"The economy must serve the people, not the other way around. Work is more than a way to make a living; it is form of continuing participation in God's creation."
U.S. Conference of Catholic Bishops
The challenges facing Black workers are vast. We suffer from some of the highest rates of unemployment and low wage work. In Chicago and nationally, more than 50% of Black workers are either unemployed or stuck working a low wage job. And to add insult to injury, a significant portion of low wage Black workers are victims of Wage Theft. Our Dignity of Work Campaign focuses on organizing marginalized Black workers to fight for access to good jobs, family-supporting wages and benefits, and freedom to speak up at work or form a union without fear of retaliation from employers.
Our Dignity of Work Campaign consist of four core areas:
- Jobs Vouchers for Formerly Incarcerated People - The State of Illinois spends around $25,000 per year for each person we incarcerate. The majority of these people are Black and Latino. As we work to end the criminalization of race and reduce the prison population, we're advocating for that money to be reinvested in the people and communities most impacted by racialized criminal justice system. That's why we're pushing for policy that will give a $15,000 tax credit to businesses that hire formerly incarcerated people, and pay them a living wage with benefits. But instead of the tax credit going directly to the business, it will be in the form of a voucher that is tied to the individual. The Jobs Voucher will be a big incentive for businesses to take a chance and hire someone with a criminal record.

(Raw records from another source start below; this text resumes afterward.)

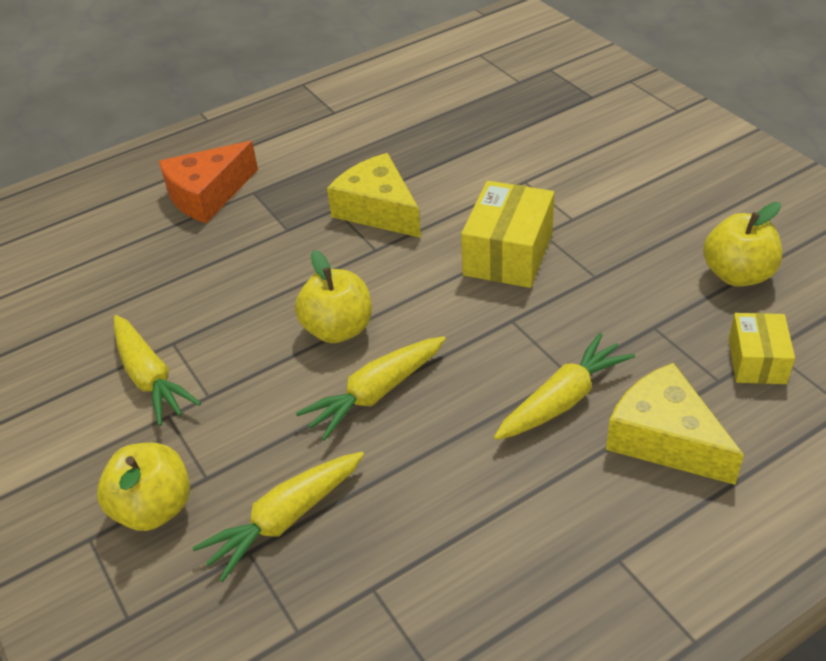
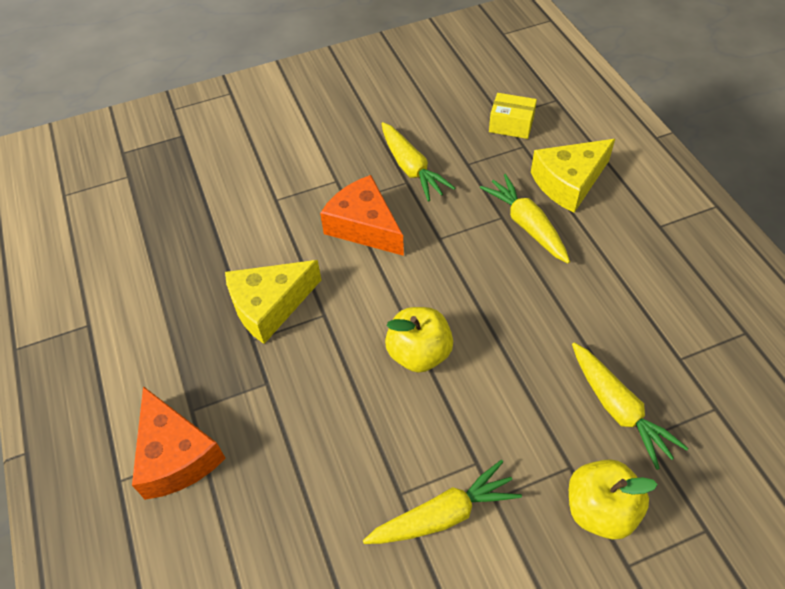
camera: 80 degrees left, 10 degrees up
(375, 393) = (499, 335): yellow carrot -> yellow carrot (411, 168)
(508, 254) = (364, 226): yellow box -> orange cheese
(737, 274) = (429, 112): yellow apple -> none

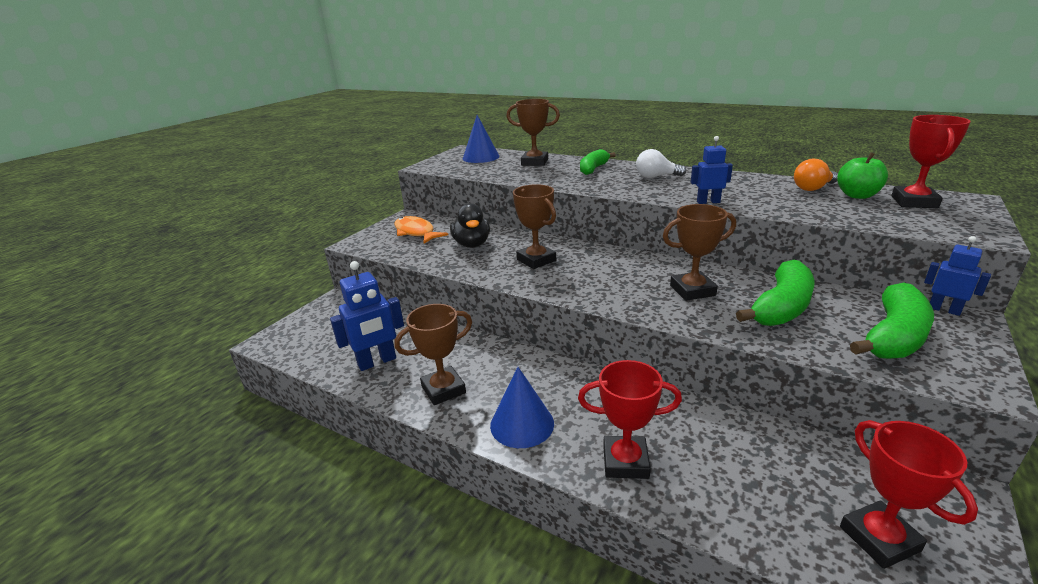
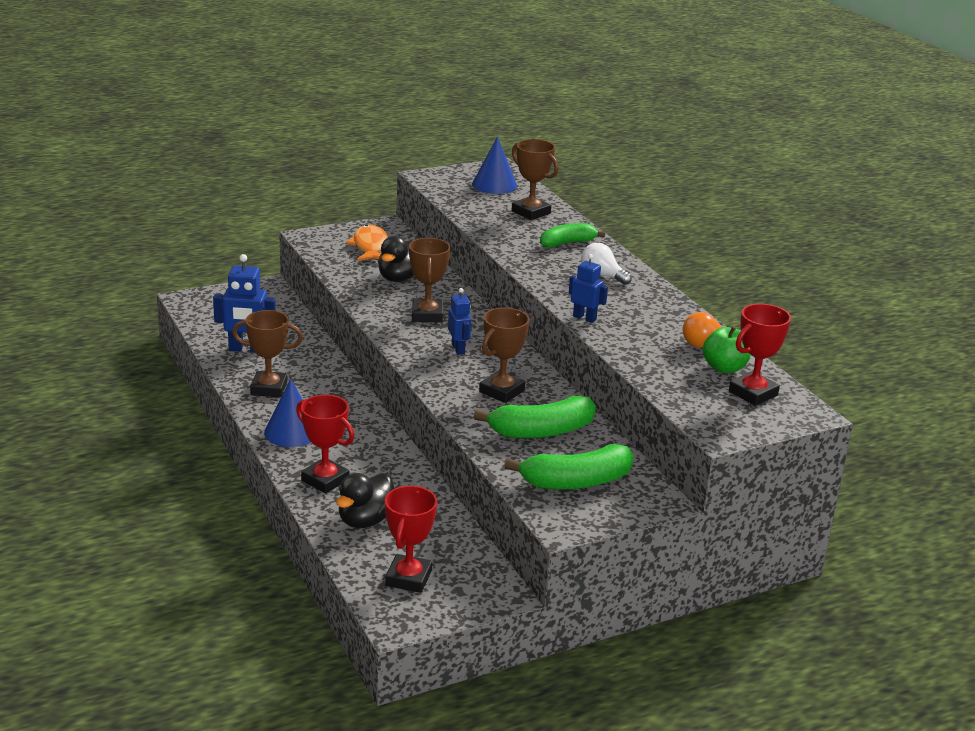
camera: 30 degrees right, 0 degrees up
(692, 290) = (501, 391): brown trophy -> brown trophy turned 75 degrees counterclockwise
(729, 487) = (365, 520): none -> black duck
(944, 310) = (660, 489): blue robot -> blue robot (458, 349)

- Increase the Minimum Wage - Around 40% of Black workers in Illinois are working in low wage jobs. That means they're not making enough money to support themselves and their families. The minimum wage in Illinois is $8.25 per hour. That means a single mother with two children, working full time at a minimum wage, would be living in poverty. No worker can survive on $8.25. That's why we're fighting for a $15 minimum wage.
- The Blacks in Construction Project - There is a long history of anti-Black bias and discrimination in the construction industry. Our organization is fighting against racial discrimination and for equal opportunity in one of the few industries that pays family-supporting wages. Black workers are grossly underrepresented in the construction sector in the Chicago area. Although Blacks represent over 30% of the City of Chicago's population, they make up less than 5% of the construction workforce. We are working with our allies at the Coalition of Black Trade Unionist (CBTU) to put an end to the discrimination against Black workers in construction.
- End Wage Theft - It's ironic that while Black people are the most criminalized group in this country, we are at the same time the criminalized by employers through the stealing of our wages. Our leaders have been surveying Black workers throughout the City of Chicago, and we've discovered that more than 60% them have been victims of Wage Theft. But due to a lack of awareness or the belief that any job is better than no job, none of the workers we surveyed filed a complaint or tried to fight to recoup their wages. Our organization is committed to raising awareness in the Black community about Wage Theft, and organizing Black workers to fight to get back the money that's been stolen from them.